« Le Portugal joue un rôle fondamental dans le monde global à travers l’architecture et ses possibilités de transformation sociale et urbaine », a déclaré Dalila Rodrigues, un « rôle clé » qu’elle attribue aux architectes au Portugal ainsi qu’à « ceux qui travaillent en dehors du Portugal et pour l’extérieur du Portugal, tant dans le cadre de la réflexion et des réponses aux problématiques et aux défis du monde contemporain, qu’en termes de pratique, de projet, de dessin d’exposition, d’enseignement, de recherche et d’édition. »

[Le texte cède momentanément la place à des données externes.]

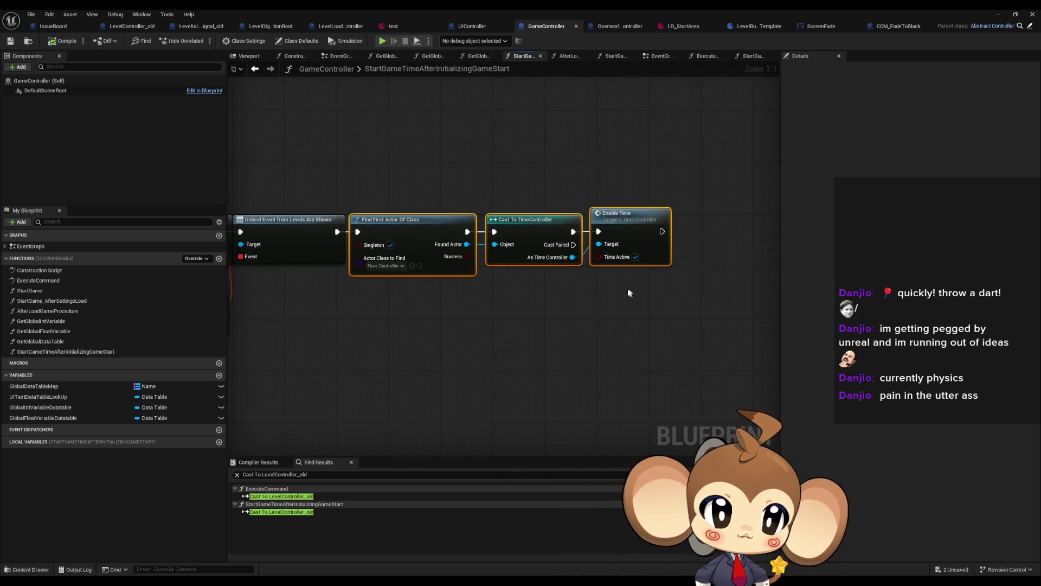
left_click_drag(262, 192, 707, 202)
left_click_drag(556, 198, 238, 187)
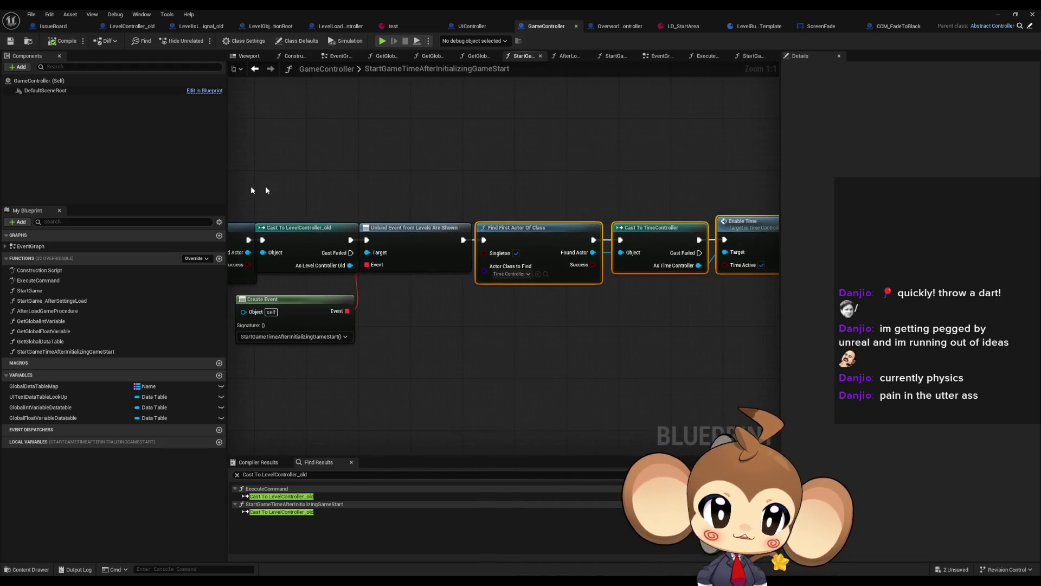
left_click_drag(425, 196, 625, 205)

Lors de son intervention à Venise, Dalila Rodrigues a également mentionné la Triennale d’Architecture de Lisbonne comme « un grand forum international qui croise différents champs de savoir, proposant des lectures et des réponses » aux questions actuelles, ainsi que la Casa da Arquitetura, à Matosinhos, qui « a permis une projection croissante de l’architecture portugaise », en louant également les « institutions académiques » du secteur, selon le texte de son discours diffusé par son cabinet.
La représentation officielle du Portugal à l’Exposition Internationale d’Architecture — Biennale de Venise revient cette année au bâtiment Fondaco Marcello, en face du Grand Canal, avec le projet « Paraíso. Hoje », composé d’un Atlas avec 700 images du territoire et d’une installation numérique sensible aux mouvements des visiteurs.
Le projet, réalisé par les architectes Paula Melâneo, Pedro Bandeira et Luca Martinucci, ainsi que par les commissaires adjoints Catarina Raposo et Nuno Cera, répond au défi de cette édition de la biennale de Venise – « Intelligens. Natural. Artificial. Collective » -, en tenant compte des changements climatiques et de leur impact sur la vie des populations.
Dalila Rodrigues a défini le projet portugais comme « une métaphore pour penser l’architecture dans sa relation avec le territoire et l’environnement, mais aussi l’architecture comme construction culturelle de paysage », une possible définition de « Paraíso, Hoje ».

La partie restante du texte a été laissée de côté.